Small Dollar CSAs Build Wealth
Elliott shows that children’s savings accounts (CSA) have a positive effect on a family’s ability to save for college. However, small dollar CSAs haven’t been able to fully overcome the fact that low-income and minority families often have little money after they pay for basic needs.
One answer to this dilemma may be rewards cards. Elliott presented data from programs set up by grocery stores that offer a percentage of their sales to CSA programs, on the expectation of increasing sales volume. This intervention transforms spending into saving. Not only are families able to save without tapping into already very limited financial resources, it shapes the children’s expectations that they will be able to go to college, and start planning for their future with a greater sense of control.
Looking forward, Elliott and fellow researchers are launching three randomized control trials of rewards card programs in Wabash County, Indiana; St. Louis, Missouri; and Lansing, Michigan. These trials will examine whether or not families will actively save for college using a rewards card, how much they are able to save, and whether or not families will make a contribution to the CSA in addition to saving with the rewards card. Already, early results show an increase in savings. The rewards cards tripled the number of households actively saving via rewards cards, and consequently increased the averaged dollars saved after only 3 months. Behavioral and financial literacy attempts have not been effective way to increase college savings among the poor because low-income people have little money to contribute regardless of their level of financial literacy. Rewards programs, on the other hand, appear to be a promising way to help low-income families participate in saving in CSAs.
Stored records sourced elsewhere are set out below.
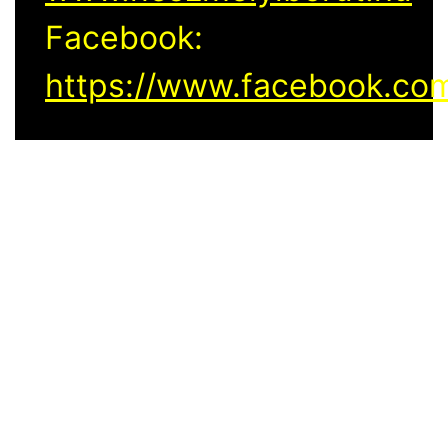
Facebook:
https://www.facebook.com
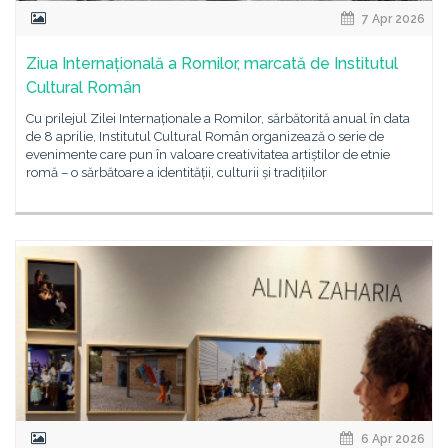
7 Apr 2026
Ziua Internațională a Romilor, marcată de Institutul
Cultural Român
Cu prilejul Zilei Internaționale a Romilor, sărbătorită anual în data
de 8 aprilie, Institutul Cultural Român organizează o serie de
evenimente care pun în valoare creativitatea artiștilor de etnie
romă – o sărbătoare a identității, culturii și tradițiilor
6 Apr 2026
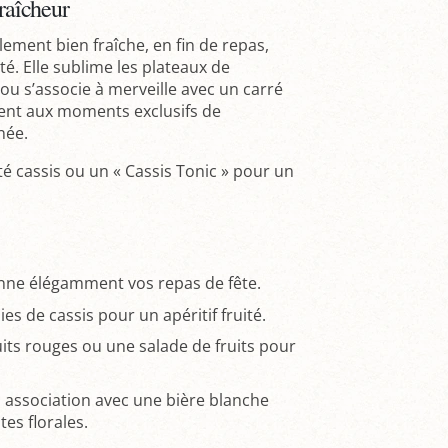
Fraîcheur
ement bien fraîche, en fin de repas,
é. Elle sublime les plateaux de
ou s’associe à merveille avec un carré
ment aux moments exclusifs de
née.
té cassis ou un « Cassis Tonic » pour un
ronne élégamment vos repas de fête.
ies de cassis pour un apéritif fruité.
uits rouges ou une salade de fruits pour
 association avec une bière blanche
es florales.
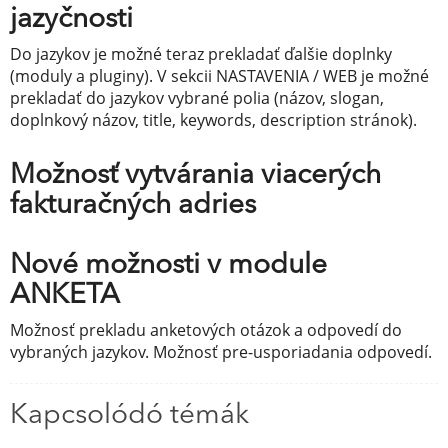
jazyčnosti
Do jazykov je možné teraz prekladať ďalšie doplnky
(moduly a pluginy). V sekcii NASTAVENIA / WEB je možné
prekladať do jazykov vybrané polia (názov, slogan,
doplnkový názov, title, keywords, description stránok).
Možnosť vytvárania viacerých
fakturačných adries
Nové možnosti v module
ANKETA
Možnosť prekladu anketových otázok a odpovedí do
vybraných jazykov. Možnosť pre-usporiadania odpovedí.
Kapcsolódó témák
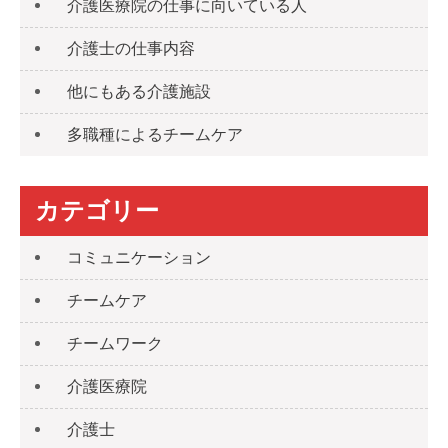
介護医療院の仕事に向いている人
介護士の仕事内容
他にもある介護施設
多職種によるチームケア
カテゴリー
コミュニケーション
チームケア
チームワーク
介護医療院
介護士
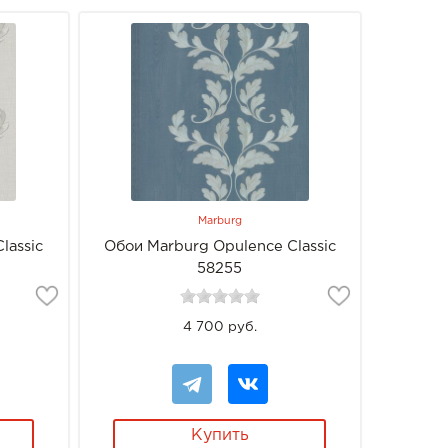
Marburg
lassic
Обои Marburg Opulence Classic
58255
4 700 руб.
Купить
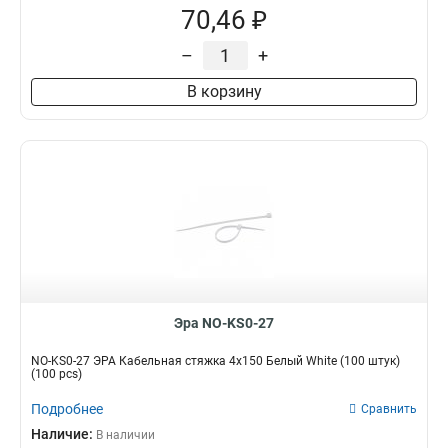
70,46 ₽
–
+
В корзину
Эра NO-KS0-27
NO-KS0-27 ЭРА Кабельная стяжка 4х150 Белый White (100 штук)
(100 pcs)
Подробнее
Сравнить
Наличие:
В наличии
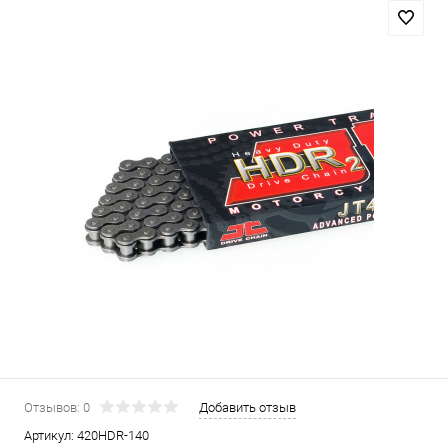
Отзывов: 0
Добавить отзыв
Артикул:
420HDR-140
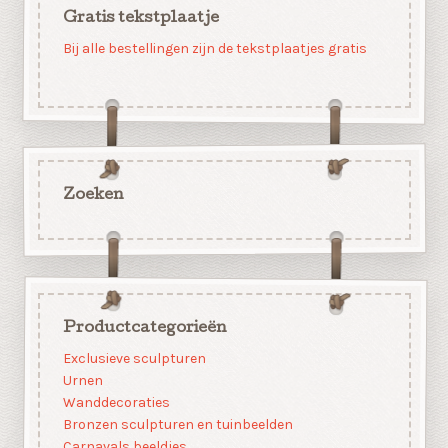
Gratis tekstplaatje
Bij alle bestellingen zijn de tekstplaatjes gratis
Zoeken
Productcategorieën
Exclusieve sculpturen
Urnen
Wanddecoraties
Bronzen sculpturen en tuinbeelden
Carnavals beeldjes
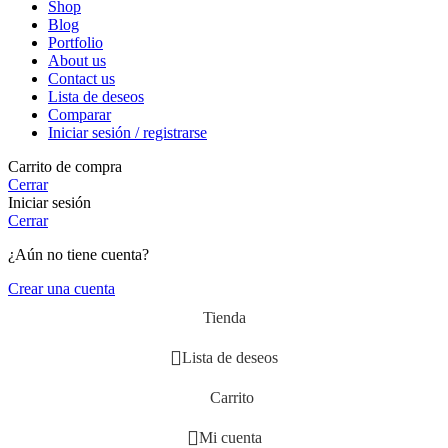
Shop
Blog
Portfolio
About us
Contact us
Lista de deseos
Comparar
Iniciar sesión / registrarse
Carrito de compra
Cerrar
Iniciar sesión
Cerrar
¿Aún no tiene cuenta?
Crear una cuenta
Tienda
Lista de deseos
Carrito
Mi cuenta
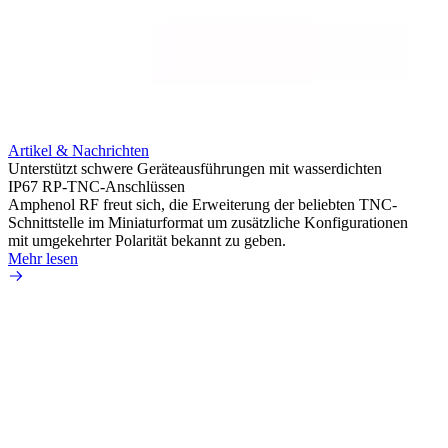
Artikel & Nachrichten
Artik
Unterstützt schwere Geräteausführungen mit wasserdichten
Erweit
IP67 RP-TNC-Anschlüssen
verlu
Amphenol RF freut sich, die Erweiterung der beliebten TNC-
Amphe
Schnittstelle im Miniaturformat um zusätzliche Konfigurationen
Produ
mit umgekehrter Polarität bekannt zu geben.
die fü
Mehr lesen
Mehr 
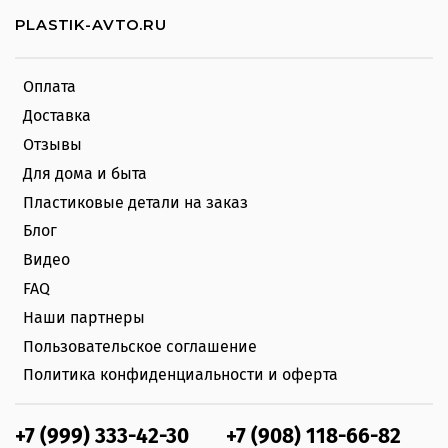
PLASTIK-AVTO.RU
Оплата
Доставка
Отзывы
Для дома и быта
Пластиковые детали на заказ
Блог
Видео
FAQ
Наши партнеры
Пользовательское соглашение
Политика конфиденциальности и оферта
+7 (999) 333-42-30
+7 (908) 118-66-82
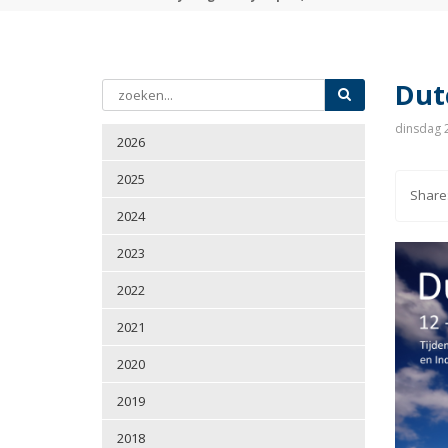
Dut
dinsdag 2
2026
2025
2024
2023
2022
2021
2020
2019
2018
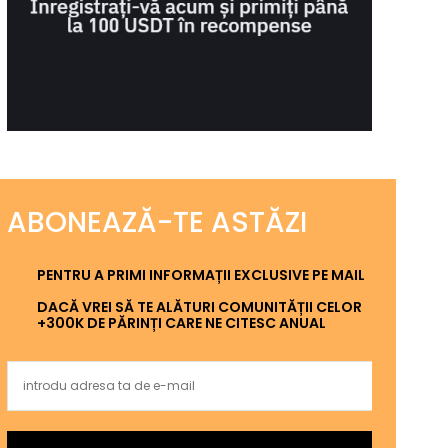
ABONEAZĂ-TE ASTĂZI
PENTRU A PRIMI INFORMAȚII EXCLUSIVE PE MAIL
DACĂ VREI SĂ TE ALĂTURI COMUNITĂȚII CELOR
+300K DE PĂRINȚI CARE NE CITESC ANUAL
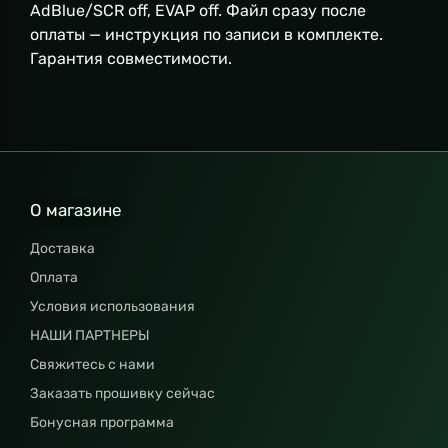
AdBlue/SCR off, EVAP off. Файл сразу после
оплаты — инструкция по записи в комплекте.
Гарантия совместимости.
О магазине
Доставка
Оплата
Условия использования
НАШИ ПАРТНЕРЫ
Свяжитесь с нами
Заказать прошивку сейчас
Бонусная программа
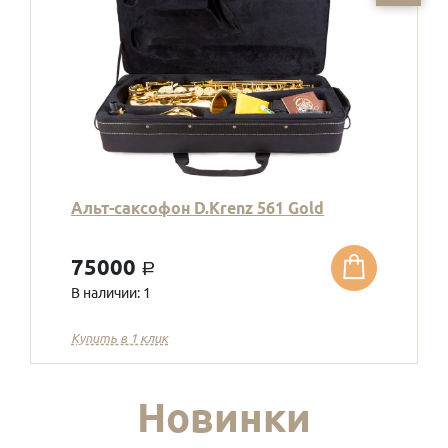
Альт-саксофон D.Krenz 561 Gold
75000
a
В наличии: 1
Купить в 1 клик
Новинки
An Asset Building Agenda for the 21st Century
Elliott likens CSAs to the plumbing, the most basic infrastructure, of a new system of education financing for the 21st century. Rewards cards add a new layer to that system that allows poor families to access the system of saving for college.
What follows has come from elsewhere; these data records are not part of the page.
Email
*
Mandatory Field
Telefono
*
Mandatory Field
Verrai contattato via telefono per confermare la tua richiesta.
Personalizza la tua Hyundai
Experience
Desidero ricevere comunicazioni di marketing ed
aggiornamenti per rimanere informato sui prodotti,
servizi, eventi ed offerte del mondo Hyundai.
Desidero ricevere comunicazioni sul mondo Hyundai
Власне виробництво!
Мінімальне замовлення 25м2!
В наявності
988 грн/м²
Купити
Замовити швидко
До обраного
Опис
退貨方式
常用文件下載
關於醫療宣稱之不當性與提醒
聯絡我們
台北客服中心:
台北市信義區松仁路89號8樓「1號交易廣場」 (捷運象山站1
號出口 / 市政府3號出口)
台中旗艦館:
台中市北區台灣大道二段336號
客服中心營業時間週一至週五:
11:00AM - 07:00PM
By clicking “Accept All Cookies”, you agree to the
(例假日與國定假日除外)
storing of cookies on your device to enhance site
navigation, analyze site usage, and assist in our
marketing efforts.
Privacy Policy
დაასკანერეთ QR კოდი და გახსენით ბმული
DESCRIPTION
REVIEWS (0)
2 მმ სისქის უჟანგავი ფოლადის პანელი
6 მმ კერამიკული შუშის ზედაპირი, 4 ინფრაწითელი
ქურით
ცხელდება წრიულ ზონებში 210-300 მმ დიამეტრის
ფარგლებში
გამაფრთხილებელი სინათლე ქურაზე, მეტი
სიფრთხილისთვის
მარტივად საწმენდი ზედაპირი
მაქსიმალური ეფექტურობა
Creating a system where more people can build assets is a direct way to start closing the wealth gap in America. However, students with fewer assets end up paying much more for education when they can access it. Elliott argues that the idea of a wealth transfer is completely consistent with American history and with our collective narrative of individual effort. It is about equipping all children with tools that complement their own contributions. There are historical precedents for this type of wealth transfer, too: the Homestead Act and the GI Bill. Both required considerable individual effort, yet offered real promise to change the distributional consequences of existing systems—property ownership, on the one hand, and higher education, on the other—in ways that helped to transform power and pathways to prosperity, for generations. In the 21th Century there has yet to be such a wealth transfer, although the need has never been more urgent.